Davon ausgehend gelangte die belangte Behörde (in dem zur Zl. 2008/08/0009 angefochtenen Bescheid) für den Zeitraum 1. Februar bis 31. Juli 2006 auf Grund nachstehender Berechung zum Ergebnis eines anrechenbaren Einkommens des Ehegatten der Beschwerdeführerin von tgl. EUR 37,87, welches den Anspruch der Beschwerdeführerin auf Notstandshilfe von tgl. EUR 21,85 übersteige und weshalb kein Anspruch auf Notstandshilfe gegeben sei:

 

"EUR 888,21

Mtl. Nettoeinkommen

 

EUR 721,80

Arbeitslosengeld

abzüglich

EUR 458,00

Freigrenze für Ihren Gatten

 

EUR 1.152,01

Anrechenbares Einkommen (d.s. tgl. EUR 37,87)"

In dem zur Zl. 2008/08/0008 angefochtenen Bescheid vertrat die belangte Behörde (ohne nähere Aufschlüsselung) die Ansicht, dass die Notstandshilfe vom 1. bis 13. August und vom 19. bis 31. August 2006 sowie vom 1. bis 30. September 2006 wegen der Anrechnung des Einkommens des Ehegatten der Beschwerdeführerin von tgl.
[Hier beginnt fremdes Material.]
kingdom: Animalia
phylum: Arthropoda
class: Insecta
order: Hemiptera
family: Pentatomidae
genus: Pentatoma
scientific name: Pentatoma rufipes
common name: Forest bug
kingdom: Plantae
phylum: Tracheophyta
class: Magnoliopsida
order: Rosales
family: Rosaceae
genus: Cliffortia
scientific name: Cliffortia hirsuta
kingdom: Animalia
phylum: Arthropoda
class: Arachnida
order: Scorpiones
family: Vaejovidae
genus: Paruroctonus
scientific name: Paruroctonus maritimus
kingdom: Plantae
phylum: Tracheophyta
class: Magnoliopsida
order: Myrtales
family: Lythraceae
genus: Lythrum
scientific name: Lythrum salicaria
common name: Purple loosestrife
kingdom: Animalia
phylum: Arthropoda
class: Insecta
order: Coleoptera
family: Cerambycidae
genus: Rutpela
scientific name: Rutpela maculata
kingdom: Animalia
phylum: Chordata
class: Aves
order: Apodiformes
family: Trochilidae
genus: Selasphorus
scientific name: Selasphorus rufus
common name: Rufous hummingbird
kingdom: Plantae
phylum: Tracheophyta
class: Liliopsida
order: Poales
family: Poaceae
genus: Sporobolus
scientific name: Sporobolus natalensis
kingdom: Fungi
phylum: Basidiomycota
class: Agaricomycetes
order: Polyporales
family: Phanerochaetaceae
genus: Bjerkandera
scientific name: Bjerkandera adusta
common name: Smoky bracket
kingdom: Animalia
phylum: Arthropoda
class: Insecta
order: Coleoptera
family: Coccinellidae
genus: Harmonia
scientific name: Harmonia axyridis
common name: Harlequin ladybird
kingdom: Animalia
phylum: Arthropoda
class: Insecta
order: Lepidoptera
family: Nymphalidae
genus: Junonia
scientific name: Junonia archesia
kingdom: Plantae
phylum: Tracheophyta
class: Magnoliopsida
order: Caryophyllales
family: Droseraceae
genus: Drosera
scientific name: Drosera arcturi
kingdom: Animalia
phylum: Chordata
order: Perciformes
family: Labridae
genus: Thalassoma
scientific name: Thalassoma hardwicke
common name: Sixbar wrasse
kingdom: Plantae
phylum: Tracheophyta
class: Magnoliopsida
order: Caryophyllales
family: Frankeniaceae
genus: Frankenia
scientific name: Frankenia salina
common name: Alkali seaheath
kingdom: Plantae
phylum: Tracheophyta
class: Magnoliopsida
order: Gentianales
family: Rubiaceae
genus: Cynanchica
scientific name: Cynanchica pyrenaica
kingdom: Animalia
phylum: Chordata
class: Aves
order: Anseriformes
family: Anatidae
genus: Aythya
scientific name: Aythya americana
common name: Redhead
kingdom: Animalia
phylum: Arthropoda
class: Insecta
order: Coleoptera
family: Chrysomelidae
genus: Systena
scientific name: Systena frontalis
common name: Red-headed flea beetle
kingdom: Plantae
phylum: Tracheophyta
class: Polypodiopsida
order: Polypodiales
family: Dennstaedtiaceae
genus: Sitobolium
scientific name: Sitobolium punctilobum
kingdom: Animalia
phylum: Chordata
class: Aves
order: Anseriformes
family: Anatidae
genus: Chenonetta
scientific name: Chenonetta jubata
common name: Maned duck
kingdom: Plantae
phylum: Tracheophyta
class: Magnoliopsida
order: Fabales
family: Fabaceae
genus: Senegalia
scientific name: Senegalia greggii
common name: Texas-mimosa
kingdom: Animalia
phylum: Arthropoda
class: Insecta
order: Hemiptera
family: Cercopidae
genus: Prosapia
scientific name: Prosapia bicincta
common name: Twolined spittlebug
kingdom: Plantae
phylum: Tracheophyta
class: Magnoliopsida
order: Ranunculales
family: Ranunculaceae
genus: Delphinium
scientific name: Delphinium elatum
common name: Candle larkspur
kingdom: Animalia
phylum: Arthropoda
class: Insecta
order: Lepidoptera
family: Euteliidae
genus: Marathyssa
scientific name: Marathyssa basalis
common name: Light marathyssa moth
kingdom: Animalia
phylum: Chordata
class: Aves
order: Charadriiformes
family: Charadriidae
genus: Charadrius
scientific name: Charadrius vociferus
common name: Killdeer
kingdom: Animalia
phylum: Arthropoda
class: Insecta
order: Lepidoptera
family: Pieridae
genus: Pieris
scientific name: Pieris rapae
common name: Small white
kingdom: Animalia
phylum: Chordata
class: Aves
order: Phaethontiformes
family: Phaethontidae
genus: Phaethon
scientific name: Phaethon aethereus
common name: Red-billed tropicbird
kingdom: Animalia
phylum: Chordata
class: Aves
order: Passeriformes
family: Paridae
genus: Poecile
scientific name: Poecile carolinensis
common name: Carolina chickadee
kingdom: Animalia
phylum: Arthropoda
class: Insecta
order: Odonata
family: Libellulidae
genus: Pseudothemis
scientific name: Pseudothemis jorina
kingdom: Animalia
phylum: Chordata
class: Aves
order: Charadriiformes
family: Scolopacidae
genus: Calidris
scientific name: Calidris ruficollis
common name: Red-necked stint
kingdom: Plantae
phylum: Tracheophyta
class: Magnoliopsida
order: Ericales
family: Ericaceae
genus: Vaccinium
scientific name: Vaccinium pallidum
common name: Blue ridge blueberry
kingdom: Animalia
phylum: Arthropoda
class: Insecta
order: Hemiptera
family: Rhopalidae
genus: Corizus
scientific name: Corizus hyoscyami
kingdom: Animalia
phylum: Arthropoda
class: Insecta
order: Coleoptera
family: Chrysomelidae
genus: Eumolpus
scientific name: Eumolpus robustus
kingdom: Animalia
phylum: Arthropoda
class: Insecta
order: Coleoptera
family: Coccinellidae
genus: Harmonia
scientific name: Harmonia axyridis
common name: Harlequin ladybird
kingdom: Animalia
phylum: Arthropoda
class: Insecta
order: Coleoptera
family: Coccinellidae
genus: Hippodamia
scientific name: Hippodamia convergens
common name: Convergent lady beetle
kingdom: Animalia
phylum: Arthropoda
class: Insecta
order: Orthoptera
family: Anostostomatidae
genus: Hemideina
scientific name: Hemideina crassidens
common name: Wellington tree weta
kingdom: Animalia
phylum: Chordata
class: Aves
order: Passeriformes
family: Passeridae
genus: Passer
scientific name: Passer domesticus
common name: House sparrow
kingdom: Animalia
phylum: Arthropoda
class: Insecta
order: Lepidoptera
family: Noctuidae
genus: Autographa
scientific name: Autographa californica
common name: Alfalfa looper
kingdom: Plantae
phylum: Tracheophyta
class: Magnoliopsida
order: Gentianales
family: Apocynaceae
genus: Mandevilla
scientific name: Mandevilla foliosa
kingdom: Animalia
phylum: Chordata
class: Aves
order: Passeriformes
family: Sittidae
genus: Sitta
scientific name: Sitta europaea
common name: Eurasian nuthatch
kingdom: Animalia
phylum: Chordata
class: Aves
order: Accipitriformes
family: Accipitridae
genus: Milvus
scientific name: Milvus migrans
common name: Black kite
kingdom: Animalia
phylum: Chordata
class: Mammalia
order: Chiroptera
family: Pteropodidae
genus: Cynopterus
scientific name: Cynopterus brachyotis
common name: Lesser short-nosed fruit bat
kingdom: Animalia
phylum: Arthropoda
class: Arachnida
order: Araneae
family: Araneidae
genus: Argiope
EUR 21, 85 auf EUR 10,68 zu berichtigen sei.

In dem zur Zl. 2008/08/0007 angefochtenen Bescheid leitete die belangte Behörde für Oktober 2006 aus der nachfolgenden Berechnung ein anrechenbares Einkommen von K.R. von tgl. EUR 16,37 ab und gelangte zu einem Notstandshilfeanspruch der Beschwerdeführerin von tgl. EUR 5,48 für die Monate Oktober bis Dezember 2006 sowie (wegen Änderung der Freigrenzen) von tgl. EUR 6,48 ab Jänner 2007:

 

"EUR 888,21

mtl. Nettoeinkommen

 

EUR 376,79

Berufsunfähigkeitspension

abzüglich:

EUR 458,00

Freigrenze für Ihren Gatten

 

EUR 229,00

zusätzliche Freigrenze

 

EUR 80,00

zusätzliche Freigrenze

 

EUR 498,00

anrechenbares Einkommen (d.s. tgl. EUR 16,37)"

Die Rückzahlungsverpflichtungen der Beschwerdeführerin wurden damit begründet, dass das Einkommen von selbständig Erwerbstätigen letztendlich durch den Einkommenssteuerbescheid für das Kalenderjahr, in dem Leistungen aus der Arbeitslosenversicherung bezogen wurden, festgestellt werde, was bedeute, dass die endgültige Beurteilung erst mit Vorlage des Einkommensteuerbescheides für das Jahr 2006 erfolgen habe können. Der Empfänger einer Leistung sei auch dann zum Ersatz des unberechtigt Empfangenen zu verpflichten, wenn sich ohne dessen Verschulden auf Grund eines nachträglich vorgelegten Einkommensteuerbescheides ergebe, dass die Leistung nicht in diesem Umfang gebühre. Wegen der Anrechnung des Einkommens des Ehegatten der Beschwerdeführerin sei daher die Notstandshilfe in den jeweiligen Zeiträumen zu widerrufen bzw. zu berichtigen und die daraus resultierende zu Unrecht bezogene Notstandshilfe rückzufordern.

Im Übrigen erfolgte eine detaillierte Aufschlüsselung der rückgeforderten Beträge.

Gegen diese Bescheide richten sich die vorliegenden Beschwerden, in welchen Rechtswidrigkeit ihres Inhaltes sowie Rechtswidrigkeit infolge Verletzung von Verfahrensvorschriften geltend gemacht werden.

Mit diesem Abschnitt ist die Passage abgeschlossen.